TO BE DONE:
Rewrite the lines from the one containing "Q: What color are the spots on the giraffes?" through the end of the records, both ends included, with "color" replaced by "shade" and nothing else changed. Leave the pictures out of your answer.

********************

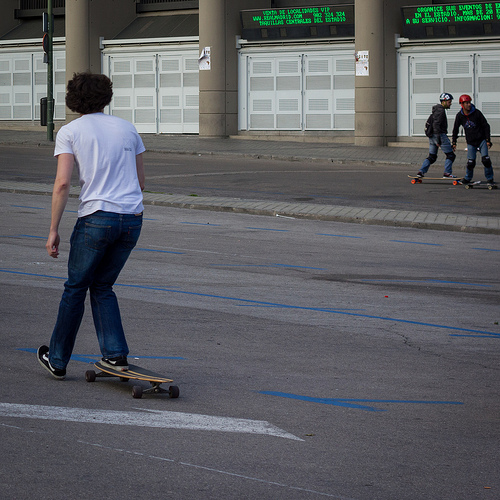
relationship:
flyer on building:
[354, 49, 369, 76] [0, 0, 498, 152]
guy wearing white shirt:
[36, 70, 146, 378] [53, 113, 146, 218]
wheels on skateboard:
[123, 381, 184, 401] [78, 354, 188, 405]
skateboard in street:
[78, 354, 188, 405] [5, 172, 497, 499]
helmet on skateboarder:
[456, 95, 473, 106] [451, 94, 498, 184]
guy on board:
[36, 70, 146, 378] [81, 347, 183, 409]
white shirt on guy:
[53, 115, 147, 218] [36, 70, 146, 378]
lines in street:
[252, 381, 463, 415] [5, 172, 497, 499]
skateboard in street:
[83, 360, 179, 398] [9, 219, 499, 466]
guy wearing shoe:
[36, 70, 146, 378] [33, 342, 70, 384]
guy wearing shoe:
[36, 70, 146, 378] [94, 349, 134, 374]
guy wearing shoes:
[36, 70, 146, 378] [41, 347, 126, 381]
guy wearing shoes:
[36, 70, 146, 378] [33, 345, 131, 383]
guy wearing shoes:
[36, 70, 146, 378] [31, 328, 127, 385]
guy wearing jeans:
[36, 70, 146, 378] [416, 132, 458, 179]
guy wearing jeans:
[36, 70, 146, 378] [463, 140, 494, 187]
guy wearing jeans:
[36, 70, 146, 378] [24, 207, 150, 381]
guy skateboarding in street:
[44, 87, 146, 335] [212, 282, 342, 448]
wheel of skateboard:
[85, 367, 98, 384] [88, 358, 184, 406]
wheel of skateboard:
[451, 180, 460, 185] [409, 174, 464, 186]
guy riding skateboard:
[36, 70, 146, 378] [86, 360, 176, 395]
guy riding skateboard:
[36, 70, 146, 378] [400, 167, 470, 192]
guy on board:
[36, 70, 146, 378] [87, 350, 184, 403]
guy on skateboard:
[36, 70, 146, 378] [83, 356, 180, 401]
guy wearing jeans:
[36, 70, 146, 378] [47, 209, 144, 364]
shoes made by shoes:
[29, 340, 133, 379] [34, 344, 67, 377]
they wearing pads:
[420, 81, 482, 163] [426, 151, 456, 164]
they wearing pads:
[420, 81, 482, 163] [467, 154, 493, 171]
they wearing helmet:
[420, 81, 482, 163] [438, 92, 454, 102]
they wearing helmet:
[420, 81, 482, 163] [462, 92, 473, 108]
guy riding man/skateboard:
[36, 70, 146, 378] [404, 93, 466, 183]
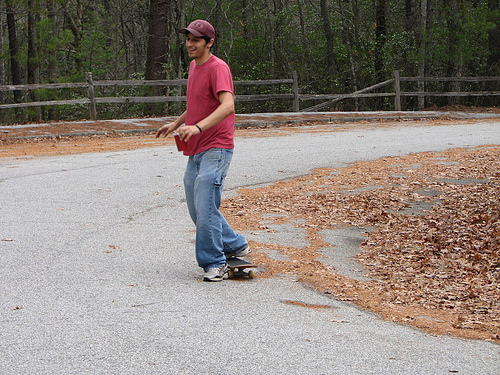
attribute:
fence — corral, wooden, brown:
[0, 68, 499, 120]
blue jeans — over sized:
[181, 146, 248, 271]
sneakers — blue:
[187, 240, 272, 291]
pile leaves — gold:
[343, 194, 498, 322]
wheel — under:
[245, 268, 256, 280]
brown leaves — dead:
[352, 179, 499, 276]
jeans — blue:
[184, 141, 242, 256]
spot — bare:
[332, 234, 357, 267]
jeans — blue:
[182, 145, 247, 271]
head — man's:
[184, 18, 217, 58]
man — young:
[154, 18, 252, 282]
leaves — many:
[242, 143, 497, 319]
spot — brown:
[280, 292, 339, 319]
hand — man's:
[176, 120, 201, 145]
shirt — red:
[179, 57, 235, 153]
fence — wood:
[0, 79, 178, 109]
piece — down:
[305, 67, 395, 111]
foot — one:
[230, 240, 250, 258]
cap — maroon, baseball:
[179, 15, 219, 44]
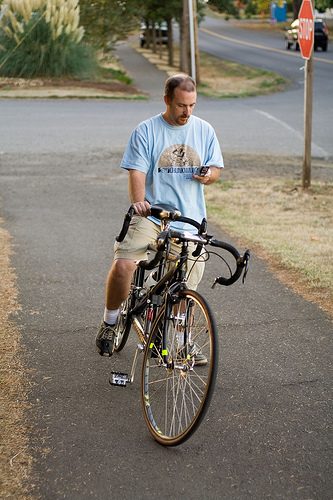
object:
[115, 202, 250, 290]
handle bar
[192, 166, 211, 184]
hand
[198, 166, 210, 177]
cellphone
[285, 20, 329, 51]
vehicle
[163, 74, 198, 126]
head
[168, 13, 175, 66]
truck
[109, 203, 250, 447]
bicycle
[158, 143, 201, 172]
logo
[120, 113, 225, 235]
shirt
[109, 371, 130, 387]
pedal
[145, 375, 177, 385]
spoke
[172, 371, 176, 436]
spoke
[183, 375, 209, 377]
spoke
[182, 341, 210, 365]
spoke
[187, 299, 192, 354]
spoke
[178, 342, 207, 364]
tennis shoe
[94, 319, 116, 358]
tennis shoe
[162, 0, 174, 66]
trees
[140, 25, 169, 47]
van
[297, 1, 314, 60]
sign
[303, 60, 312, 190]
wooden post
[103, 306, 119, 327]
socks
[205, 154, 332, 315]
brown grass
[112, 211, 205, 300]
shorts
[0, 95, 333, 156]
street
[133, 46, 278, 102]
grass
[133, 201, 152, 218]
hand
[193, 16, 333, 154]
road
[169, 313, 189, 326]
pedal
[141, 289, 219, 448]
wheel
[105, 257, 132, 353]
wheel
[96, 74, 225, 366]
guy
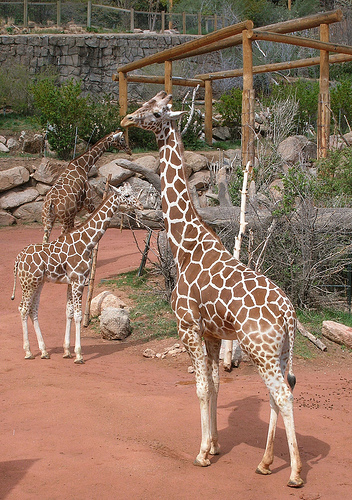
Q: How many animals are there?
A: Three.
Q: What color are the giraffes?
A: White and Brown.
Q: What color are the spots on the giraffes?
A: Brown.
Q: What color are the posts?
A: Brown.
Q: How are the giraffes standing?
A: Upright.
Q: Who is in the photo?
A: No one.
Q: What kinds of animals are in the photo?
A: Giraffes.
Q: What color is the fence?
A: Grey.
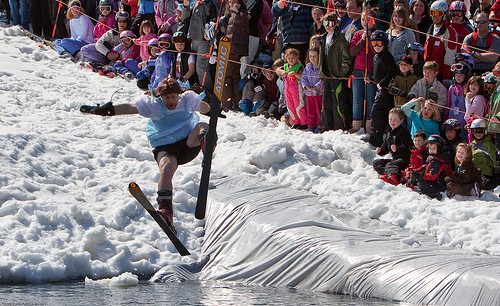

********************

FULL RESPONSE:
Q: What shade are the spots on the giraffes?
A: Brown.
Q: What shade are the posts?
A: Brown.
Q: How are the giraffes standing?
A: Upright.
Q: Who is in the photo?
A: No one.
Q: What kinds of animals are in the photo?
A: Giraffes.
Q: What shade is the fence?
A: Grey.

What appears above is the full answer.